TEXT SEGMENT:
Applying Wasserstein (Earth Mover) distance to the project

[Neltherion]

Hi...

I was wondering if adding Wasserstein distance to the code would help the GAN to stabilize and give better results... from what I've read, it has really nice properties and implementing it shouldn't be a problem since it only needs a couple of changes (described here). here's the link to the Github page of the paper : https://github.com/martinarjovsky/WassersteinGAN

I tried implementing it in Pix2Pix but it seems the whole network just ignores the new Wasserstein distance and only focuses on the MSE L2 loss thus giving averaged useless outputs... I'm pretty sure the problem lies in my implementation (as always!).

[yenchenlin]

Yes, I think Wasserstein distance would help! Do you wanna make a PR?

[Neltherion]

But my code is now vastly different than the master code... I downloaded it and renamed/changed/removed nearly every part of the code...

if you want I can paste the changes (according to the guide) here as they should be less than 10 lines of changes in code...

[Fuckmi]

When I replace it with Wassertstein distance, the result will become worse... I wonder if it is because of the clipping parameter, I just set is -0.05 and 0.05 as WGAN paper said. My d_loss is very big, even more than 80.

GIVEN INFORMATION:

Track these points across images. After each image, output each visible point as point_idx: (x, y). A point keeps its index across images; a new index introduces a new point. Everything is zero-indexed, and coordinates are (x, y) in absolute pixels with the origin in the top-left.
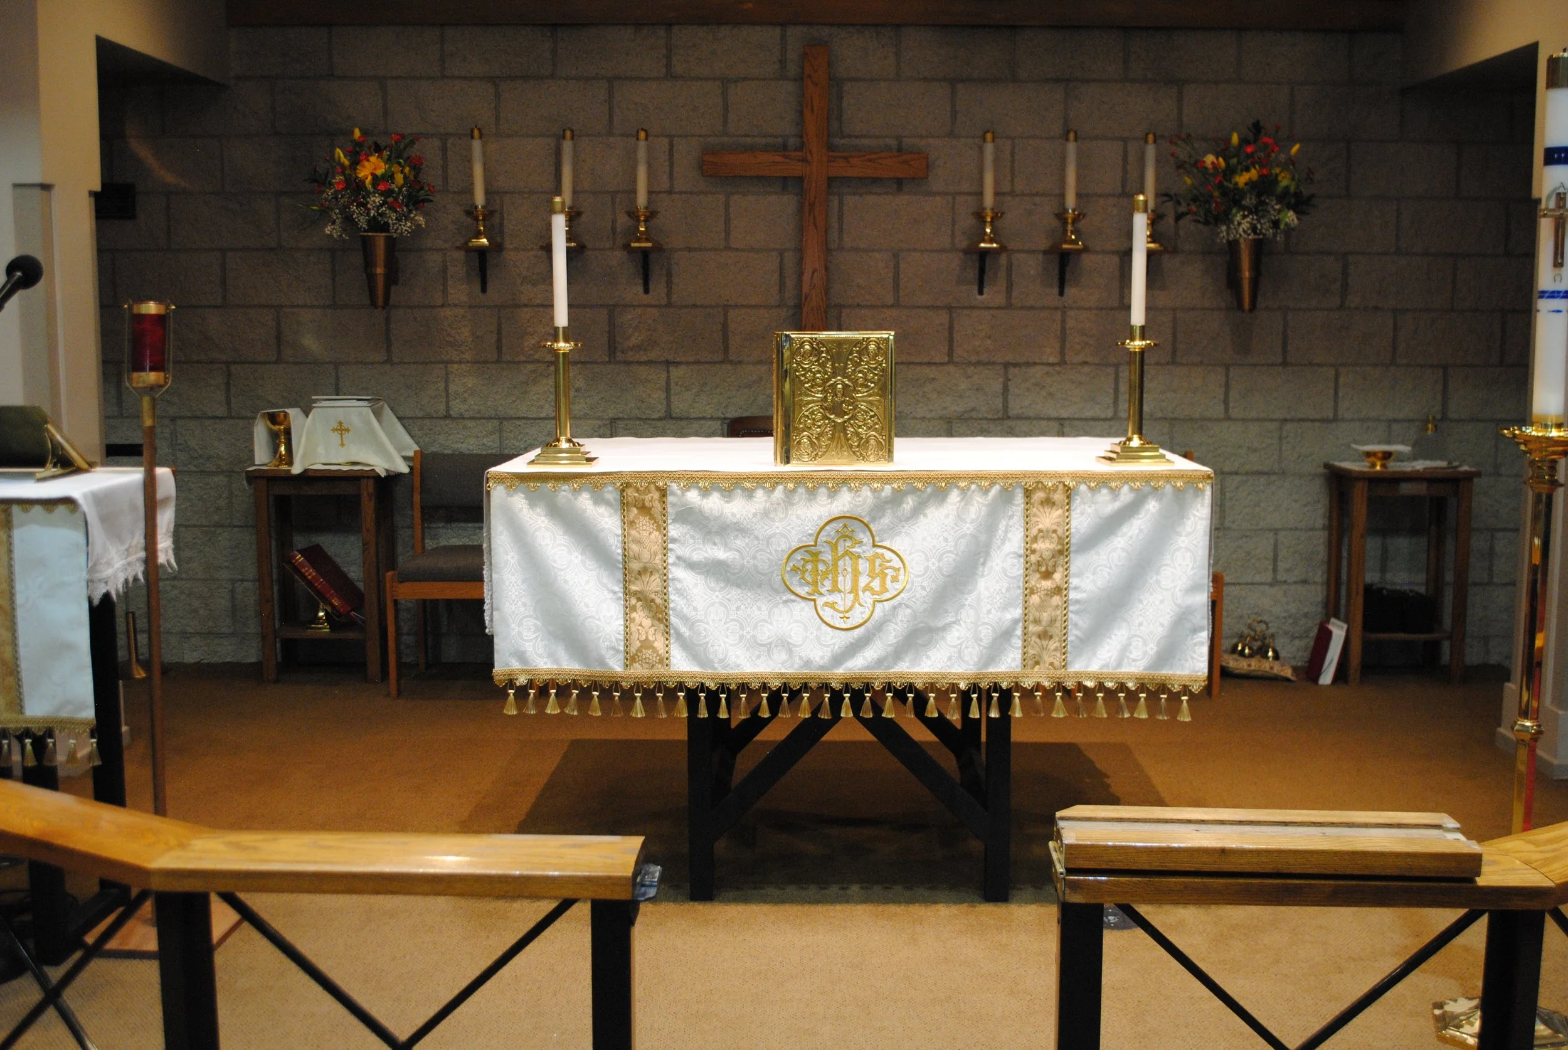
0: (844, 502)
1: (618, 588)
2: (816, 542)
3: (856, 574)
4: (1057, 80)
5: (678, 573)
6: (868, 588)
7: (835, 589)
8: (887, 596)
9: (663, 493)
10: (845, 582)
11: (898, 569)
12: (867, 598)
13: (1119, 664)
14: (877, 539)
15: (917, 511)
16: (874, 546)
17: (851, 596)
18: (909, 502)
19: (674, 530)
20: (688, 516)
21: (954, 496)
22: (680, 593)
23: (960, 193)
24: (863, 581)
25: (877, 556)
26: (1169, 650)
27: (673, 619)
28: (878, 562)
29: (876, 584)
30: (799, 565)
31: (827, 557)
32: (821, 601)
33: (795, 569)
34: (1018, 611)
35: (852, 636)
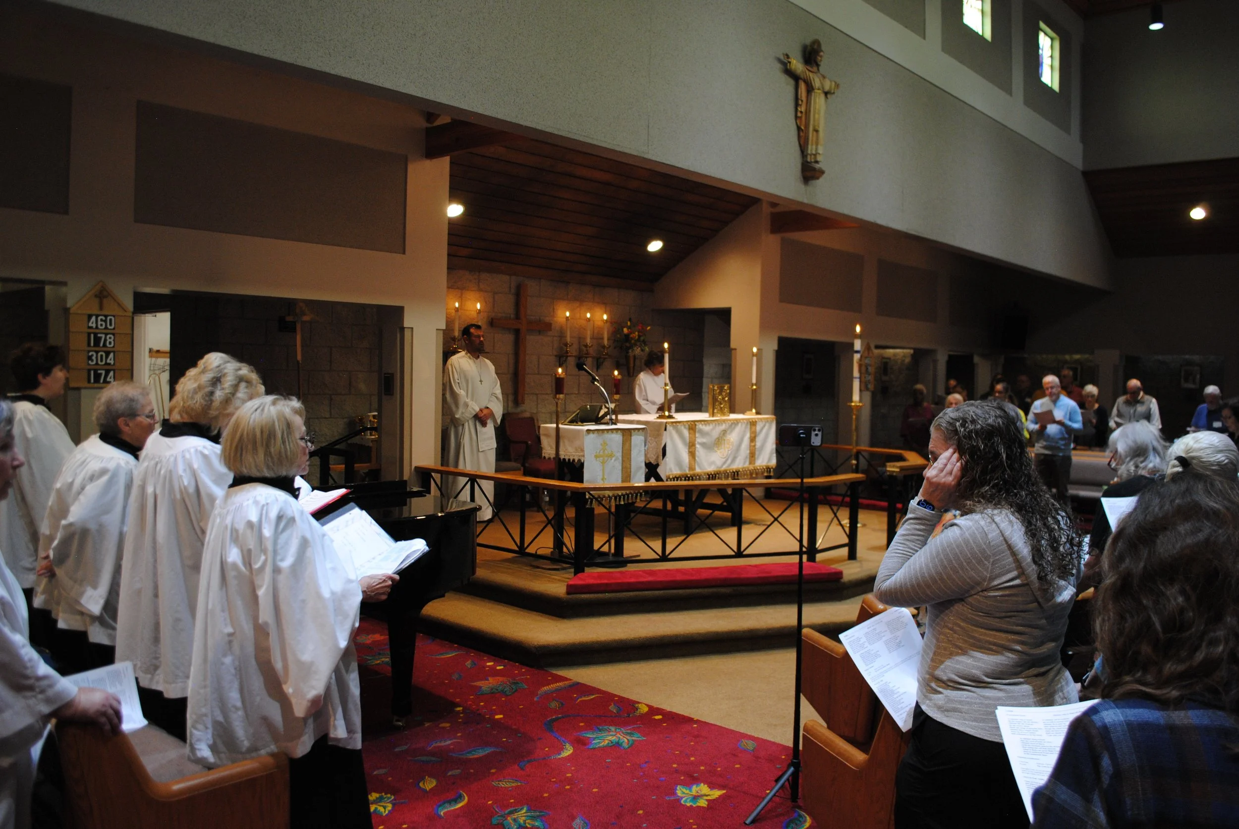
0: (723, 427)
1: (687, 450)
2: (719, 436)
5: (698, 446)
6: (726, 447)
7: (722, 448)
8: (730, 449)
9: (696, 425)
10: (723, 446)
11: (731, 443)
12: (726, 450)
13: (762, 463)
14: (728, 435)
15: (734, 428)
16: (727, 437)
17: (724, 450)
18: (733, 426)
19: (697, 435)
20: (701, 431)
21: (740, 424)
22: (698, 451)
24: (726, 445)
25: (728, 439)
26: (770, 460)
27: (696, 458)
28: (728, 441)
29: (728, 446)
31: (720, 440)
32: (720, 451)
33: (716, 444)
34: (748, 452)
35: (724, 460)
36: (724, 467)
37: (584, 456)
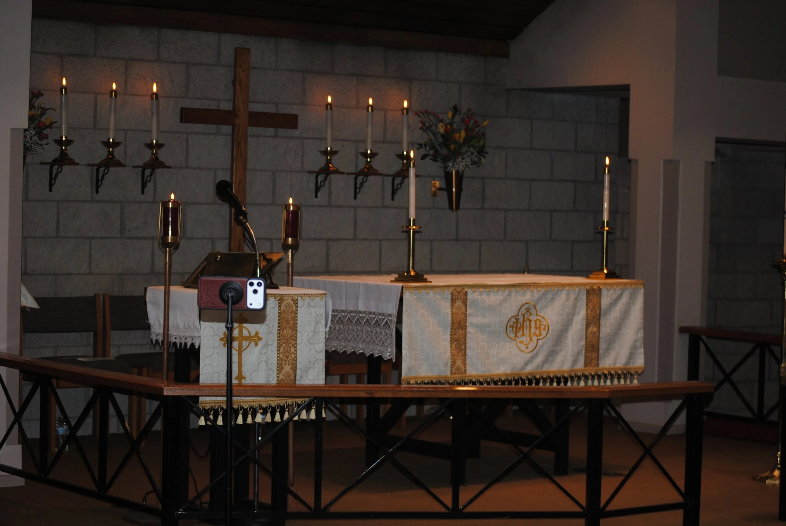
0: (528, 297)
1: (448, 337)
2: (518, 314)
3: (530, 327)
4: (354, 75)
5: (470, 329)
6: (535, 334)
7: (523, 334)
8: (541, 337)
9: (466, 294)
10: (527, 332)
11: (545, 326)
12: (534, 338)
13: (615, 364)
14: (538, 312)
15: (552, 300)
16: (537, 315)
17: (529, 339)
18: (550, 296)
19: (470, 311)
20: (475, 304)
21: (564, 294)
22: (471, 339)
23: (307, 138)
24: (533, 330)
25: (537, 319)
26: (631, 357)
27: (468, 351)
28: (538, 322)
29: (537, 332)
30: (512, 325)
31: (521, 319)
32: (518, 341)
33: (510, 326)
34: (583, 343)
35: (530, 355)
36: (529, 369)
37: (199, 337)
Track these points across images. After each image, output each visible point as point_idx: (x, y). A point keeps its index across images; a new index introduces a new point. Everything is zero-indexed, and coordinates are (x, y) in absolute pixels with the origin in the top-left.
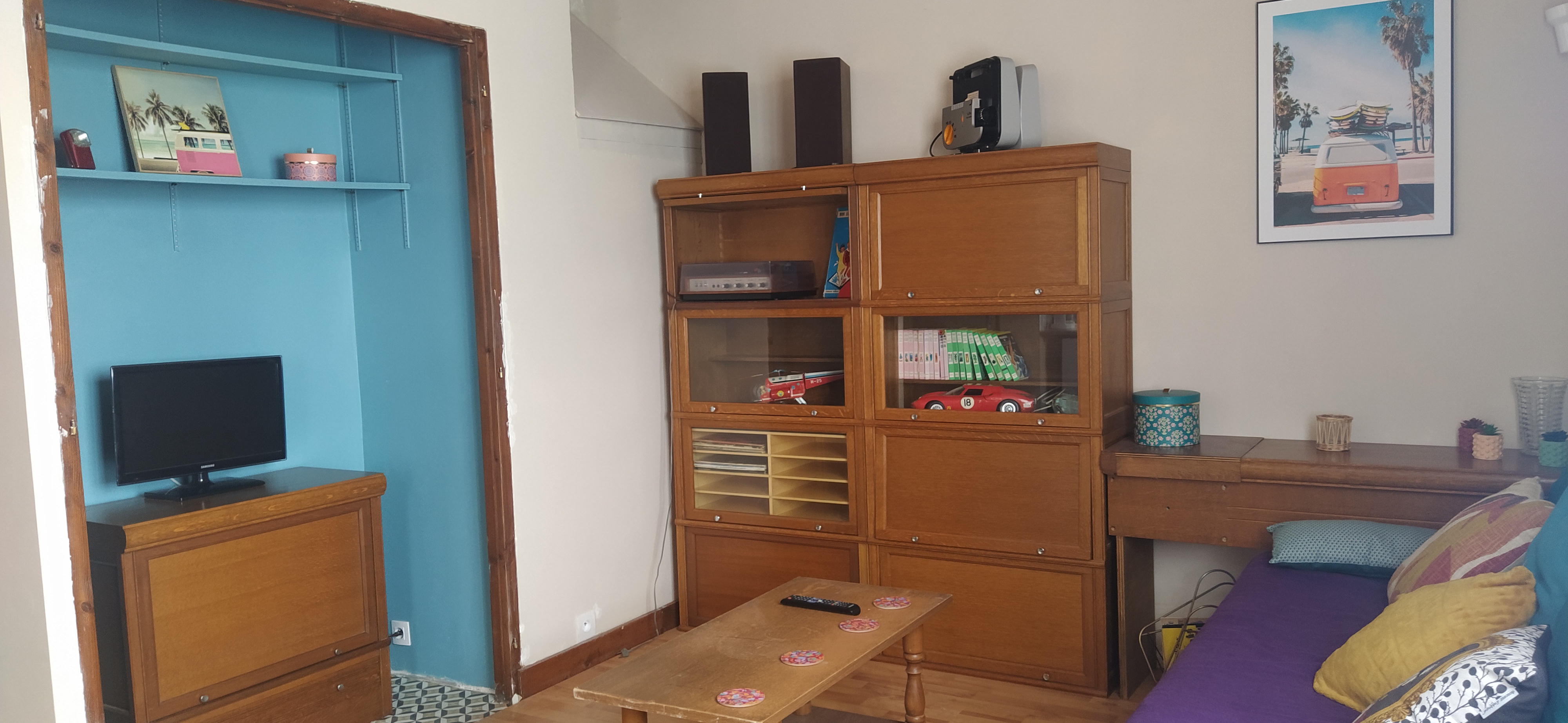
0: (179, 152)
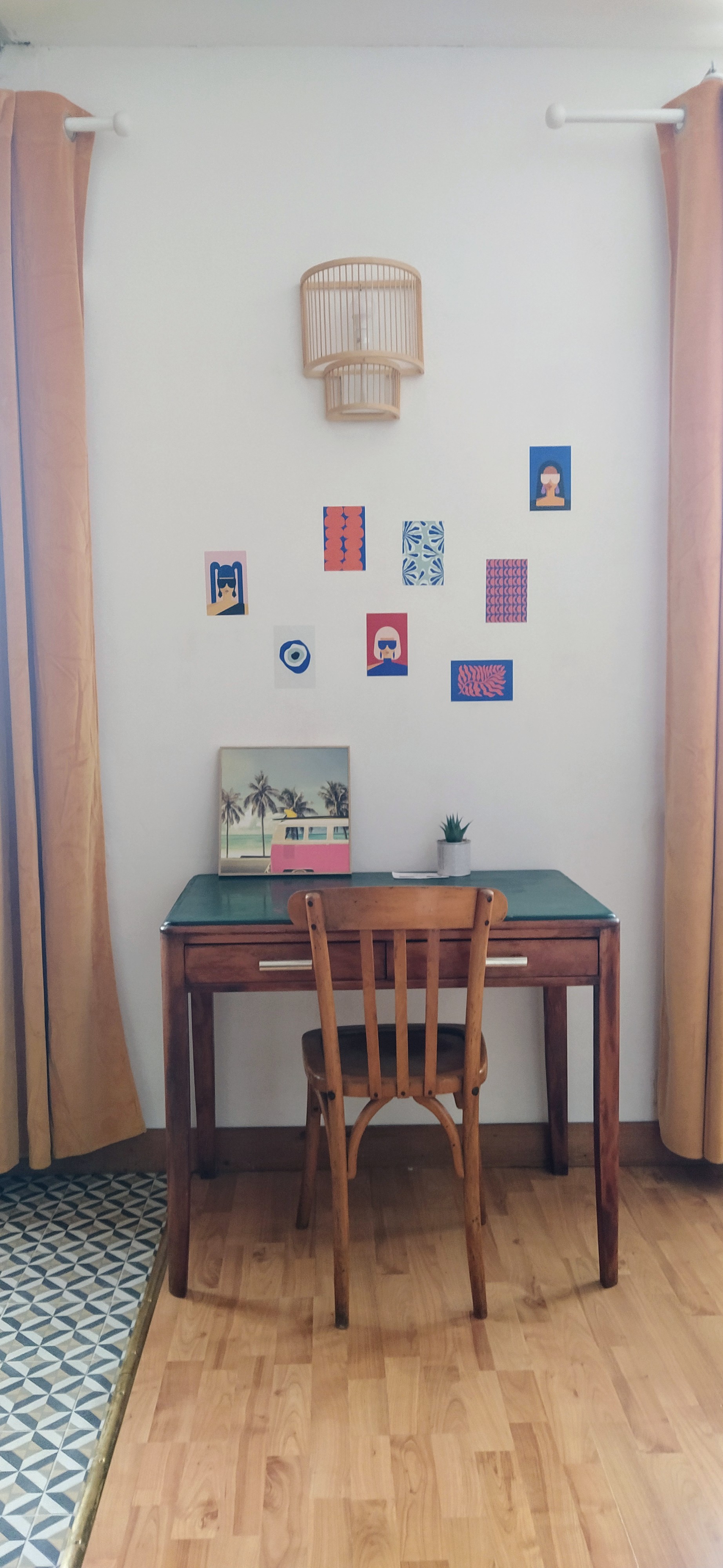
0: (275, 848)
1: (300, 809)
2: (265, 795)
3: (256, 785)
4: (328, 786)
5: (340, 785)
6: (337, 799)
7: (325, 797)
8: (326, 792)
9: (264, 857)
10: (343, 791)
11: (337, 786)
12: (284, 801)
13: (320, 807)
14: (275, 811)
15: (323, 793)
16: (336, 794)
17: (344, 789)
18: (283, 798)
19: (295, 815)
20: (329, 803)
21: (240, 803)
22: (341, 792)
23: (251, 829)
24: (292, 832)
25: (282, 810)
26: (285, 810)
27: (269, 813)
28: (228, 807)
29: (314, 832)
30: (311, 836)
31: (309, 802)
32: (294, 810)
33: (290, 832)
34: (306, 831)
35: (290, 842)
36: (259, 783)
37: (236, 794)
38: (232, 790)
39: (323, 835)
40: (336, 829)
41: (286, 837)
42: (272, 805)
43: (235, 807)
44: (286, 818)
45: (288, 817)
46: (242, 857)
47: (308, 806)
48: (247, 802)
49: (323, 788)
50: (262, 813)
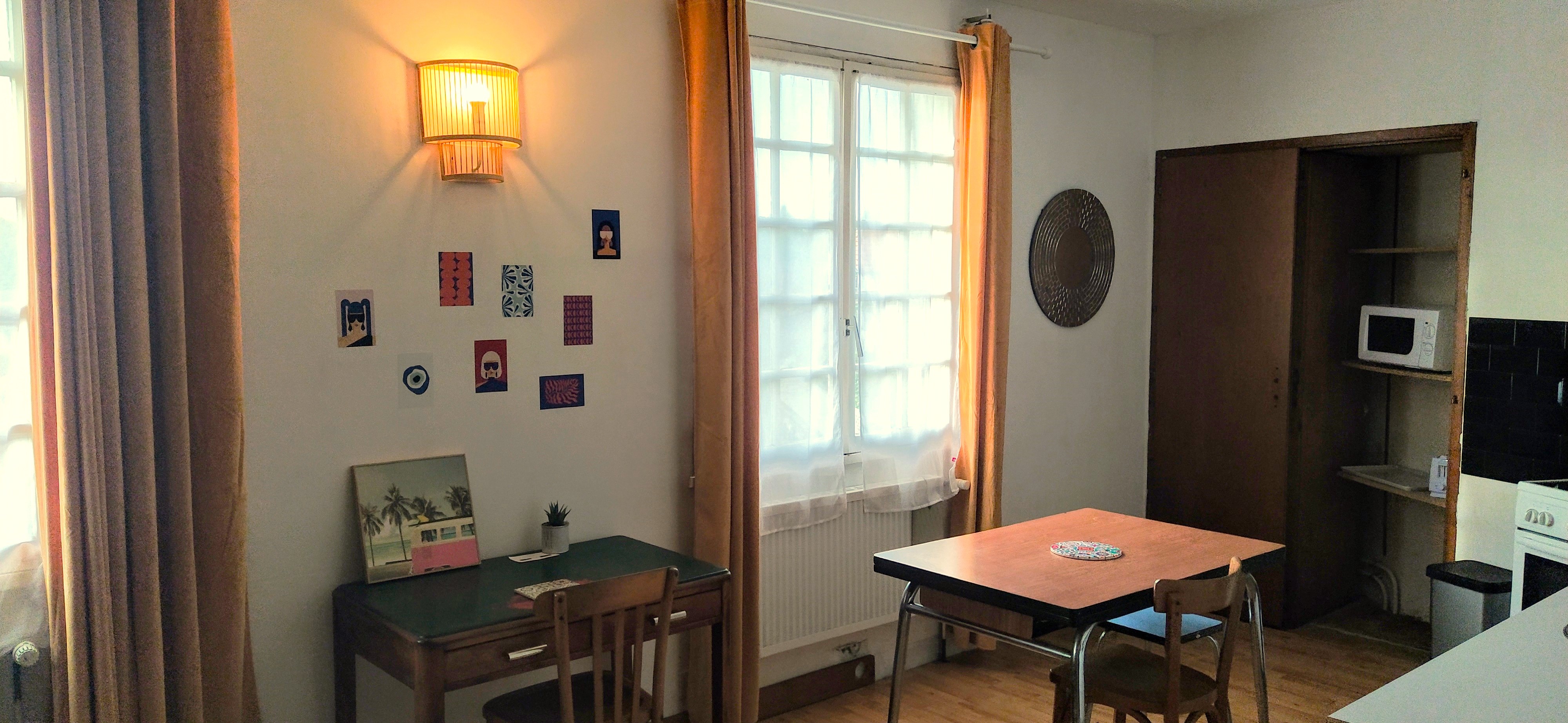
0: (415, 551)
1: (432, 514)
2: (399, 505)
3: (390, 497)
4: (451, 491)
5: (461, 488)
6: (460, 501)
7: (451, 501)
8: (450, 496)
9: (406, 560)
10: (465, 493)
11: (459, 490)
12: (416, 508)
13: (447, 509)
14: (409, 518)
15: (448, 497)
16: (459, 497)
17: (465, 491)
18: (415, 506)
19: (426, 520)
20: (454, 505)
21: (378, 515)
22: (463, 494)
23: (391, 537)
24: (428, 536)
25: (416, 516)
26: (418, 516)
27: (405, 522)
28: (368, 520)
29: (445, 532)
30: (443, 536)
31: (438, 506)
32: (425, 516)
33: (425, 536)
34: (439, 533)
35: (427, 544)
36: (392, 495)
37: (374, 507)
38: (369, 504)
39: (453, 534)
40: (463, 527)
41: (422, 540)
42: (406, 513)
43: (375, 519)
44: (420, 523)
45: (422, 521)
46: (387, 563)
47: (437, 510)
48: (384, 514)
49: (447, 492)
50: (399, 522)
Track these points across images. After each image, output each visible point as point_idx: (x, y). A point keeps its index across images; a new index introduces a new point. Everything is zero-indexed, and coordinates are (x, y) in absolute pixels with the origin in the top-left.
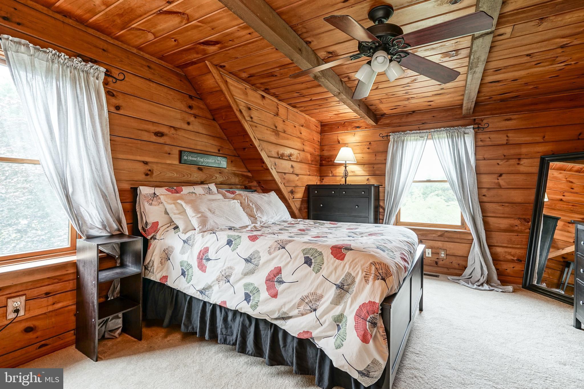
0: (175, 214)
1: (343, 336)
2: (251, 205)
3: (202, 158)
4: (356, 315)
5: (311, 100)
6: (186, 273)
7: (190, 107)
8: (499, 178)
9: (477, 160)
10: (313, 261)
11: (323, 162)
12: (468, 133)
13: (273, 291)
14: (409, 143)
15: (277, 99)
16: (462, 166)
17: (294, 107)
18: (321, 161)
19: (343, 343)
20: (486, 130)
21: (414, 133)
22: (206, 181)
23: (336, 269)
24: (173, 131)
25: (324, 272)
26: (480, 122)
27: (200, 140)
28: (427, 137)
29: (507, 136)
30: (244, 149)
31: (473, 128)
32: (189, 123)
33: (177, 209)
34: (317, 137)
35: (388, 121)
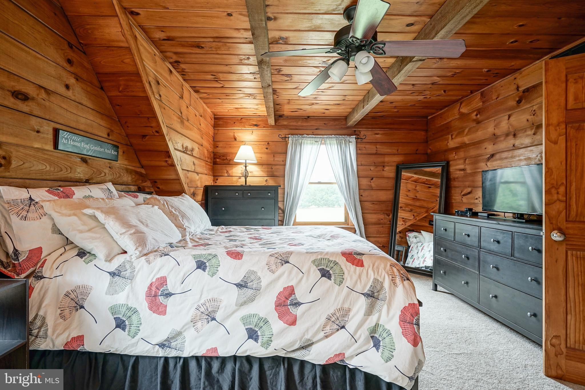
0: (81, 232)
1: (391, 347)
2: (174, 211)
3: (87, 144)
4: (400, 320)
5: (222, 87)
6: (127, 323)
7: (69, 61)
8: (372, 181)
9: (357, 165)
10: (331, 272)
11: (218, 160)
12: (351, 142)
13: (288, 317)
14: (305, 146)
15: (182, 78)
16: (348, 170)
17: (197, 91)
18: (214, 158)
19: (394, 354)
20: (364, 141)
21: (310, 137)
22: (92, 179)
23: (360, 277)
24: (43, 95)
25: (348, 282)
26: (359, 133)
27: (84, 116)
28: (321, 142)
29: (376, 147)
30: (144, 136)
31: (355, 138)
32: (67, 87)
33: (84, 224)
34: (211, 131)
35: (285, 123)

TASK STATEMENT:
Transcribe the forum thread on Wasserstein distance from "I tried implementing" up to and including "of the code...". The rows play no part in this work and can be left aside.

RESPONSE FOR THIS EXERCISE:
I tried implementing it in Pix2Pix but it seems the whole network just ignores the new Wasserstein distance and only focuses on the MSE L2 loss thus giving averaged useless outputs... I'm pretty sure the problem lies in my implementation (as always!).

[yenchenlin]

Yes, I think Wasserstein distance would help! Do you wanna make a PR?

[Neltherion]

But my code is now vastly different than the master code... I downloaded it and renamed/changed/removed nearly every part of the code...